- _TRECHO DO DOCUMENTO_:
Já passou da hora de naturalizar o “diferente”, já passou da hora de humanizar as diversidades.
Mas como é possível dar este passo? Como é possível desconstruir atitudes e comportamentos preconceituosos e discriminatórios que fazem parte de uma estrutura que, há séculos, está sendo alimentada?
Podemos inicialmente realizar o tão falado exercício da empatia e se colocar no lugar do outro. Como você se sentiria passando diariamente por essas situações citadas neste artigo? Provavelmente, se sentiria mal, não é mesmo?
Apesar de esse exercício ajudar, seria ingenuidade da minha parte achar que apenas se colocar no lugar do outro seria suficiente para desconstruir comportamentos tão enraizados. Sendo assim, quero falar de ações que demandam mais de nós.
Você conhece o importante exercício de reconhecer seus privilégios?

- _APLIQUE A LEITURA_:
• A. Extraia do texto sobre diversidade a parte que começa nas palavras "Mas como é possível" e vai até "não é mesmo?", inclusive.
• B. Reescreva de forma mais breve o parágrafo do texto sobre diversidade que começa com "Apesar de esse exercício ajudar", mantendo suas ideias principais.
• C. Responda com base no texto sobre diversidade:
(i) Há quanto tempo, segundo o texto, a estrutura de preconceito e discriminação vem sendo alimentada?
(ii) Que exercício pode ser feito inicialmente?
(iii) Que exercício o texto pergunta se o leitor conhece?

- _MATERIAL FORNECIDO_:
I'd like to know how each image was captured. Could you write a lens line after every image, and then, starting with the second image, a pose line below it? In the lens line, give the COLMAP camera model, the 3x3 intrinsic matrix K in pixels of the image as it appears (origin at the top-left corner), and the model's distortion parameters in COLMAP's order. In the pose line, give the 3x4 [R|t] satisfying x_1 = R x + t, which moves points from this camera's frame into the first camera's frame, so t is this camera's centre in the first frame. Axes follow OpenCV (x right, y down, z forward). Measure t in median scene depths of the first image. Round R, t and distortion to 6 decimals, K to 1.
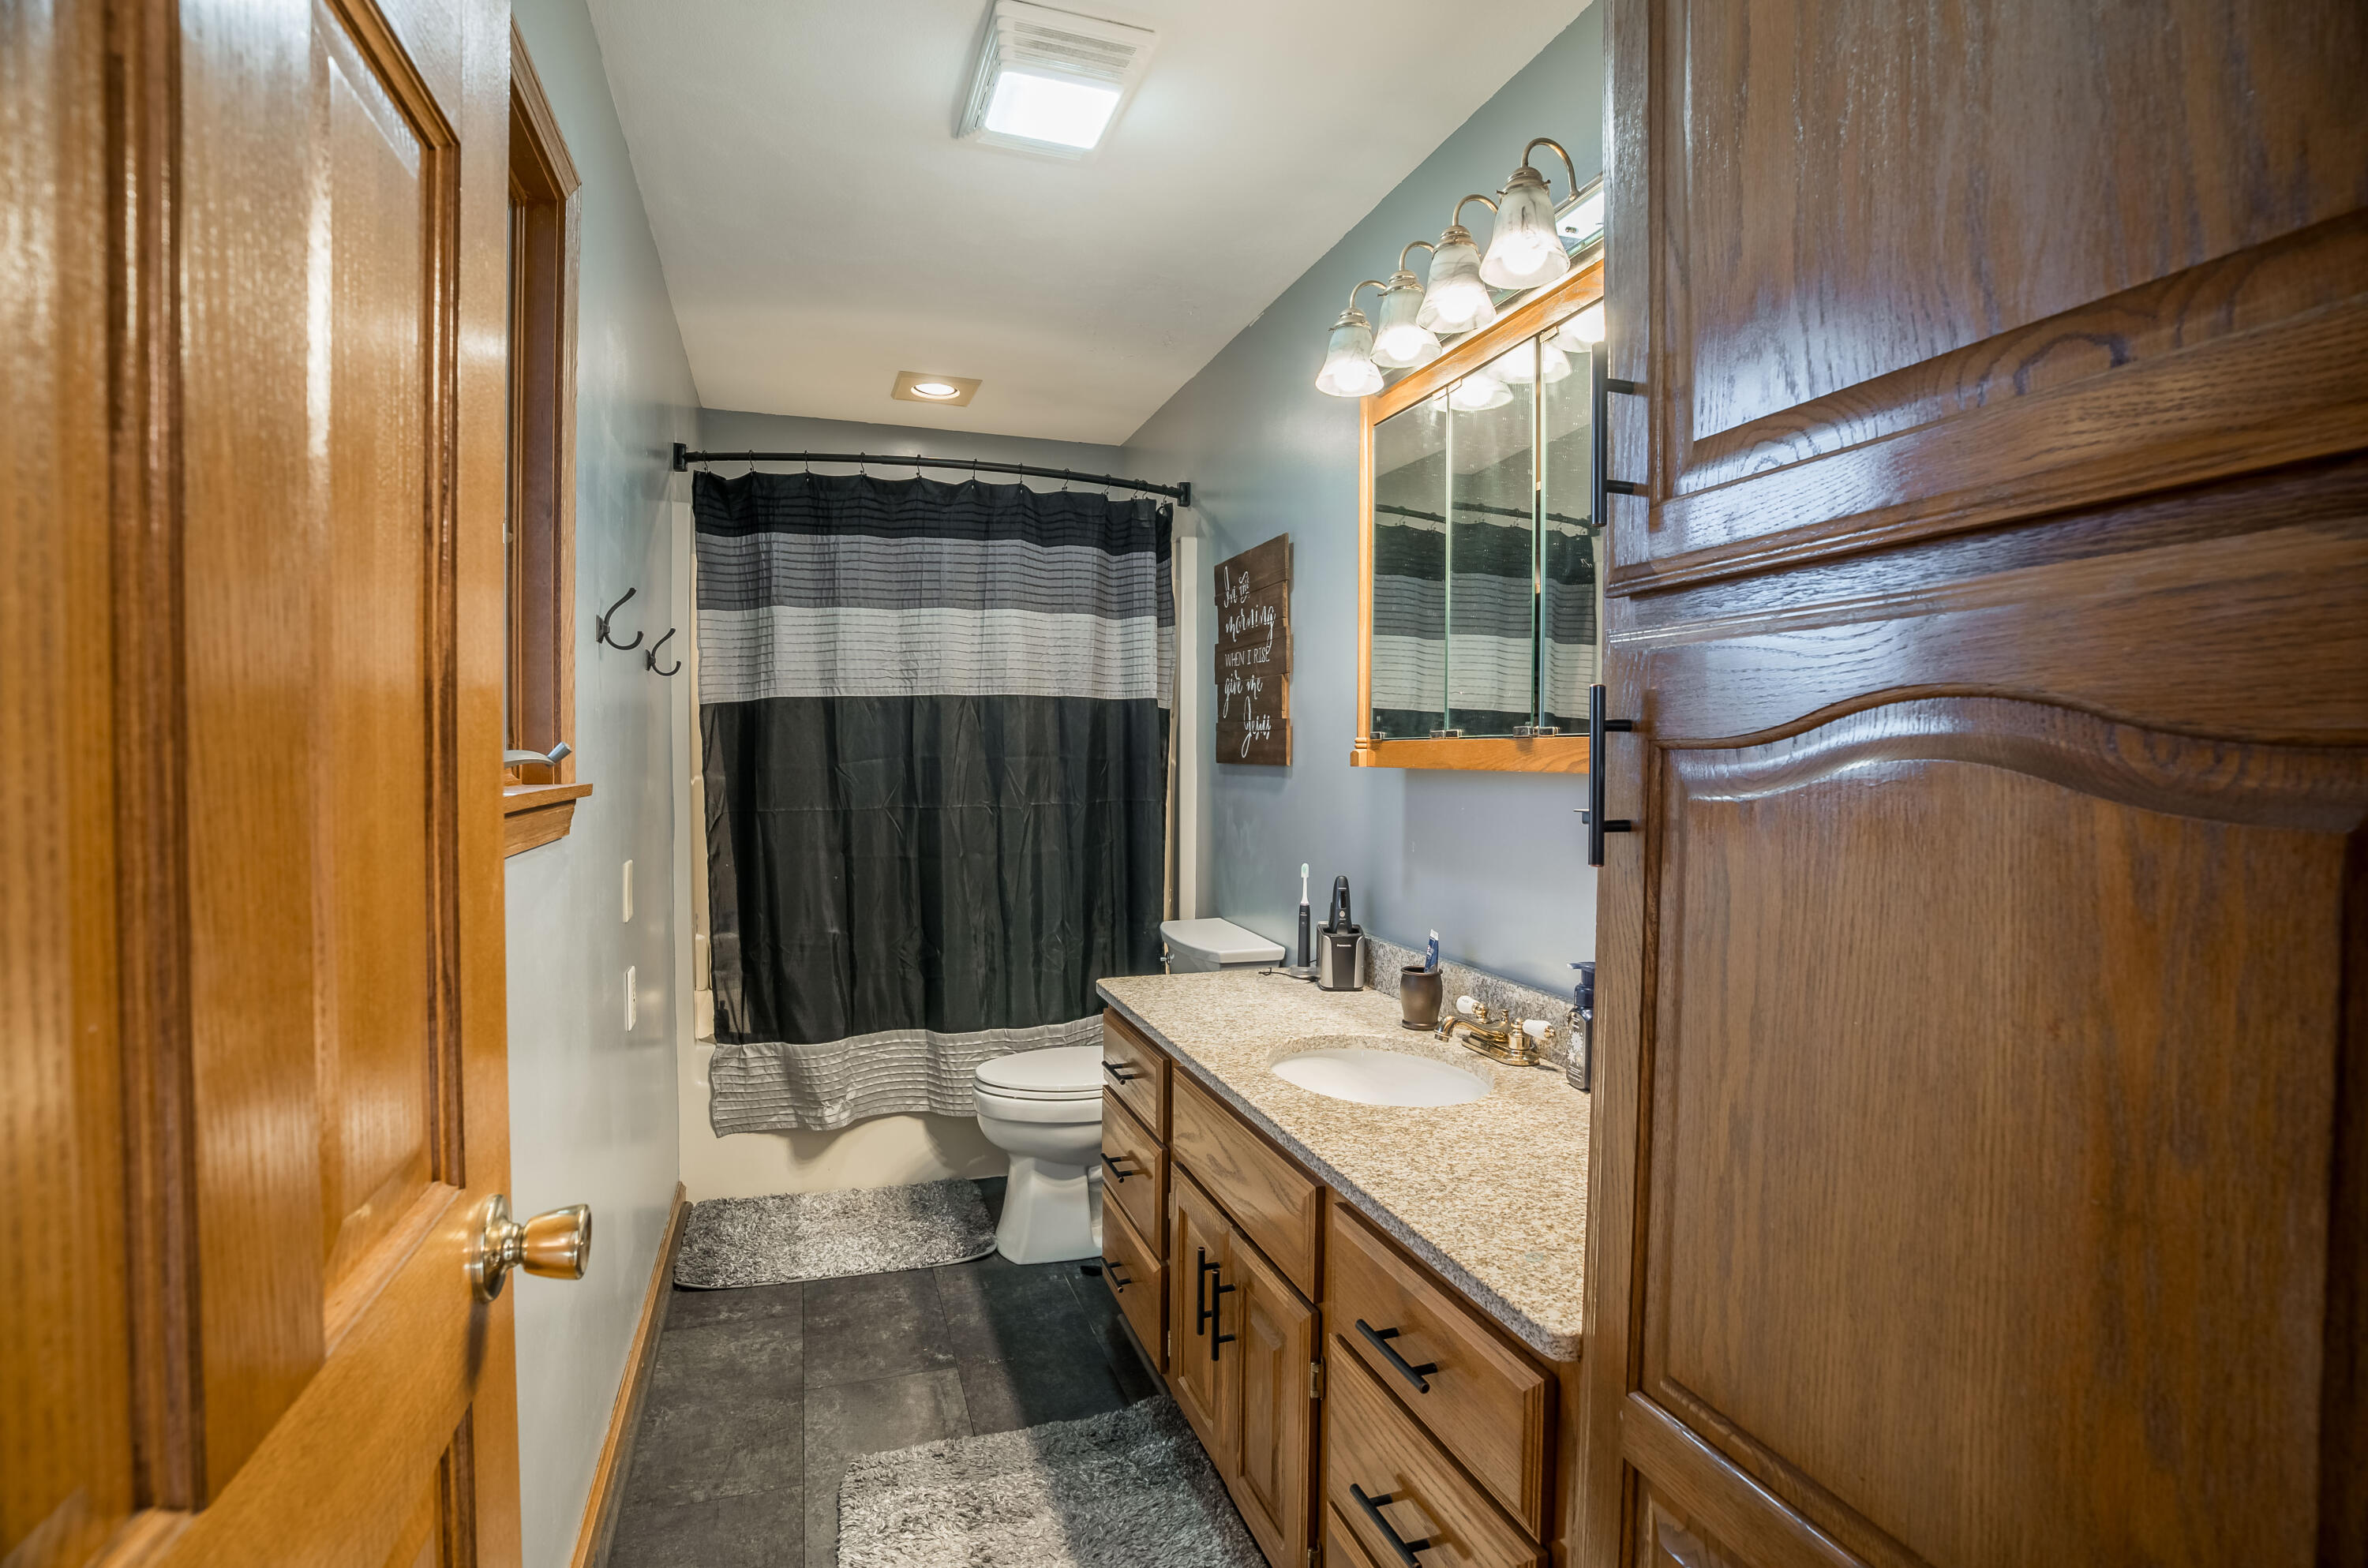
lens RADIAL K [[1150.5, 0, 1198.0], [0, 1150.5, 790.8], [0, 0, 1]] dist [-0.053519, 0.018048]
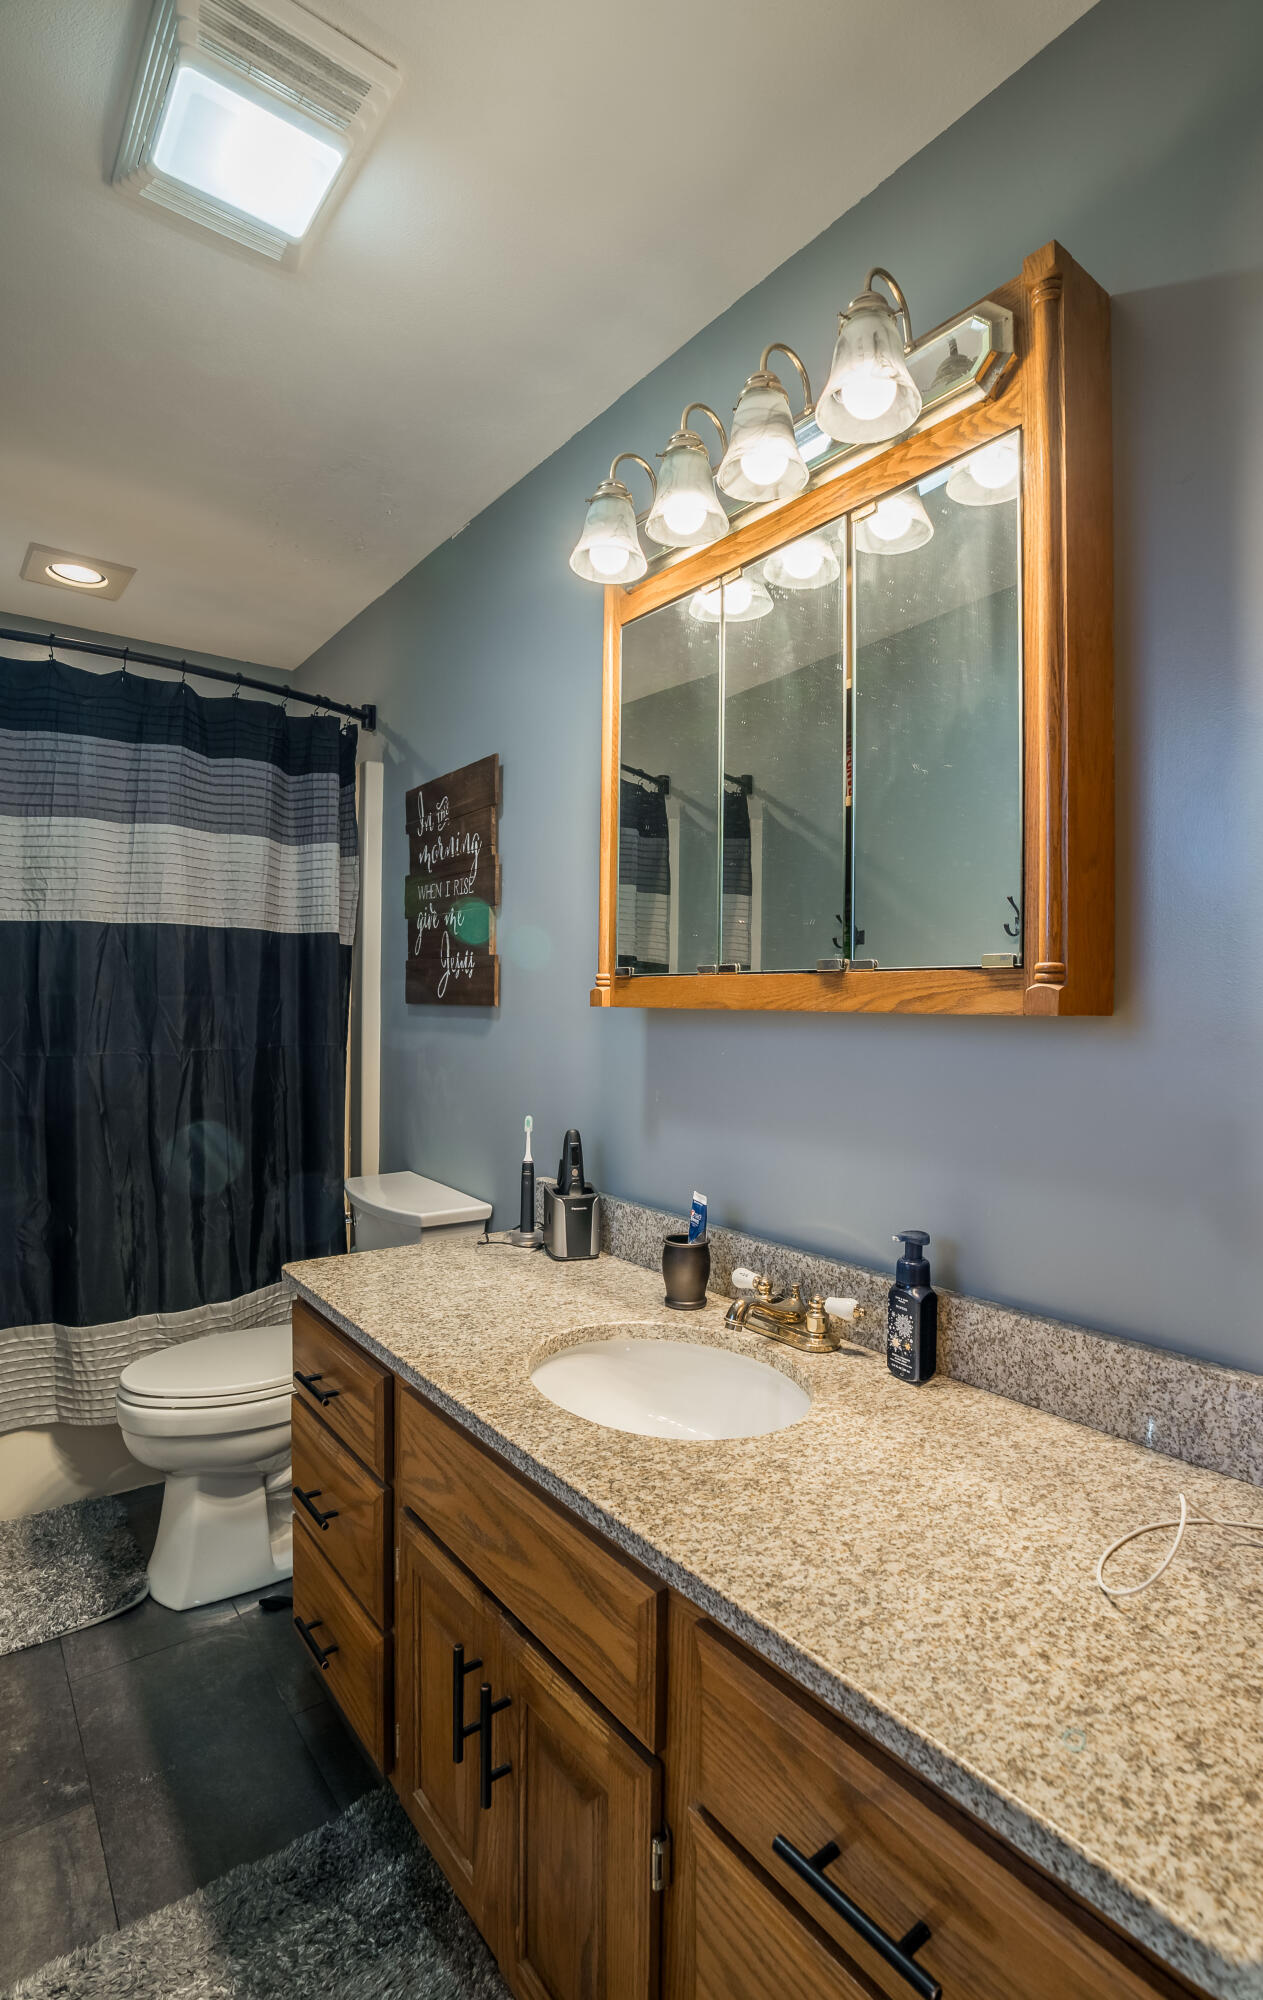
lens RADIAL K [[977.0, 0, 653.3], [0, 977.0, 999.2], [0, 0, 1]] dist [-0.056306, 0.020906]
pose [[0.949863, 0.004355, 0.312636, -0.046992], [0.005541, 0.999512, -0.030757, -0.002897], [-0.312617, 0.030947, 0.949375, 0.224393]]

- _RESPOSTAS DOS EXERCÍCIOS_:
• A.
Mas como é possível dar este passo? Como é possível desconstruir atitudes e comportamentos preconceituosos e discriminatórios que fazem parte de uma estrutura que, há séculos, está sendo alimentada?
Podemos inicialmente realizar o tão falado exercício da empatia e se colocar no lugar do outro. Como você se sentiria passando diariamente por essas situações citadas neste artigo? Provavelmente, se sentiria mal, não é mesmo?

• B. O exercício de se colocar no lugar do outro ajuda, mas não basta para desconstruir comportamentos tão enraizados. Por isso, é preciso falar de ações que exigem mais de nós.

• C.
(i) Há séculos.
(ii) O exercício da empatia, colocando-se no lugar do outro.
(iii) O exercício de reconhecer seus privilégios.